Mercado da soja monitora demanda chinesa após retirada das tarifas dos EUA
Mercado da soja monitora demanda chinesa após retirada das tarifas dos EUA
📰 Fonte: Economia – www.cnnbrasil.com.br
Os contratos futuros da soja fecharam a sexta-feira (20) com leves baixas na Bolsa de Chicago. O vencimento março recuou 0,31%, para US$ 11,3750 por bushel, enquanto o contrato maio teve queda 0,24%, encerrando a US$ 11,5325 por bushel.
De acordo com a Reuters Internacional, a China pode estar menos inclinada a efetivar uma nova grande compra de soja dos Estados Unidos, movimento que vinha sendo sinalizado há semanas pelo presidente Donald Trump, especialmente após a decisão da Suprema Corte que derrubou as tarifas impostas por presidente americano.
Na avaliação de Ronaldo Fernandes, da Royal Rural, o mercado entende que Pequim pode não estar mais obrigada a cumprir a aquisição adicional de 8 milhões de toneladas anunciada anteriormente.
O consultor destaca que a China já comprou cerca de 10 milhões de toneladas de soja norte-americana, além de aproximadamente 3 milhões com destinos não especificados, possivelmente também direcionados ao país asiático.
Com a retirada das tarifas, não haveria compromisso formal de elevar as compras para 20 milhões de toneladas, deixando o preço como fator determinante para novas negociações.
Segundo Fernandes, para que novos volumes sejam fechados, a soja dos EUA precisaria ganhar competitividade. Ele também lembra que a trégua comercial entre China e Estados Unidos segue válida até novembro, o que mantém o tema no radar do mercado.
Além da soja, temas como terras raras e questões geopolíticas envolvendo o Japão também estariam na mesa de negociações, o que pode manter o grão como moeda estratégica nas tratativas.
A Reuters destacou ainda que sem tarifas como instrumento de pressão, a soja americana teria dificuldades para competir com o Brasil, onde a colheita está em andamento e com preços internacionais mais atrativos.
“Para os participantes do mercado que acompanham de perto a China, o maior importador mundial de soja, a decisão adicionou mais incerteza a um mercado já volátil.

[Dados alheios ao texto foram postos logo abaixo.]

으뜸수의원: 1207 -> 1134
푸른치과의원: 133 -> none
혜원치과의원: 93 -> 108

Os operadores do mercado disseram que acompanhariam de perto quaisquer novas mudanças na política tarifária, bem como sinais de que a China cederá à vontade de Trump e fará compras de soja ou continuará a se voltar para o Brasil e a Argentina, países com os quais a China não está envolvida em uma guerra comercial”, informou à Reuters Internacional.
Segundo a Granar, o mercado registrou realização de lucros nesta sessão, especialmente nos contratos futuros de óleo de soja, após os fortes ganhos acumulados pelo derivado nas três sessões anteriores.

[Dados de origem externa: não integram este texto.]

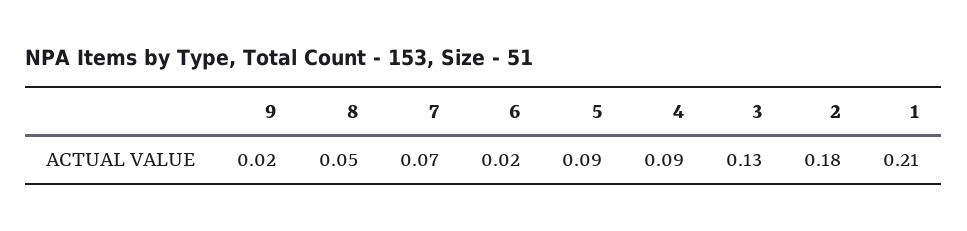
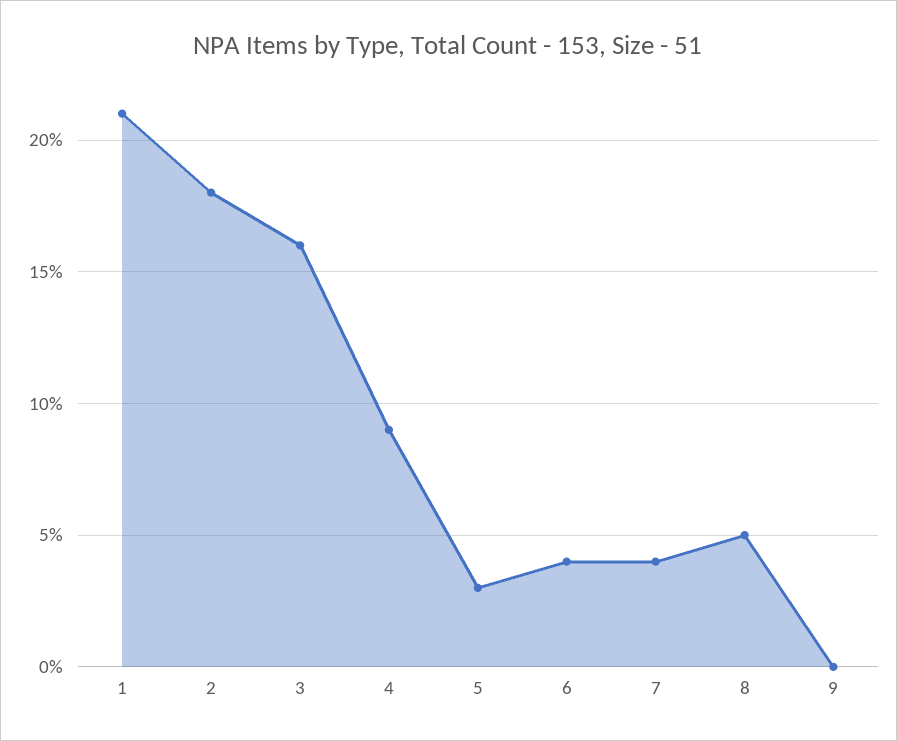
9: 0.02 -> 0
7: 0.07 -> 0.04
6: 0.02 -> 0.04
5: 0.09 -> 0.03
3: 0.13 -> 0.16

A Granar acrescenta que o mercado segue atento ao avanço da colheita na América Latina, especialmente no Brasil e na Argentina.
No caso do milho, os contratos futuros encerraram o dia em alta na Bolsa de Chicago. O vencimento março registrou avanço de 0,41%, fechando a US$ 4,2750 por bushel.
De acordo com a Granar, as cotações seguem oscilando levemente diante da ausência de novidades sobre a aguardada autorização para a comercialização anual do E-15 nos Estados Unidos. A medida é considerada relevante para sustentar um possível aumento estrutural na demanda por milho por parte da indústria de biocombustíveis.
Já o trigo registrou alta nesta sexta-feira (20) na Bolsa de Chicago. O contrato março subiu 2,50%, encerrando a US$ 5,7350 por bushel.
Segundo o TradingView, foi a terceira sessão consecutiva de valorização. O movimento foi impulsionado pelas projeções divulgadas pelo USDA (Departamento de Agricultura dos Estados Unidos) em seu Fórum Anual, que indicam uma safra menor nos Estados Unidos em 2026/27, estimada em 50,62 milhões de toneladas, frente às 54,01 milhões da temporada atual.
O mercado também aguardava os dados semanais de vendas externas, com expectativa de embarques entre 250 mil e 600 mil toneladas de trigo da safra velha na semana encerrada em 2 de dezembro.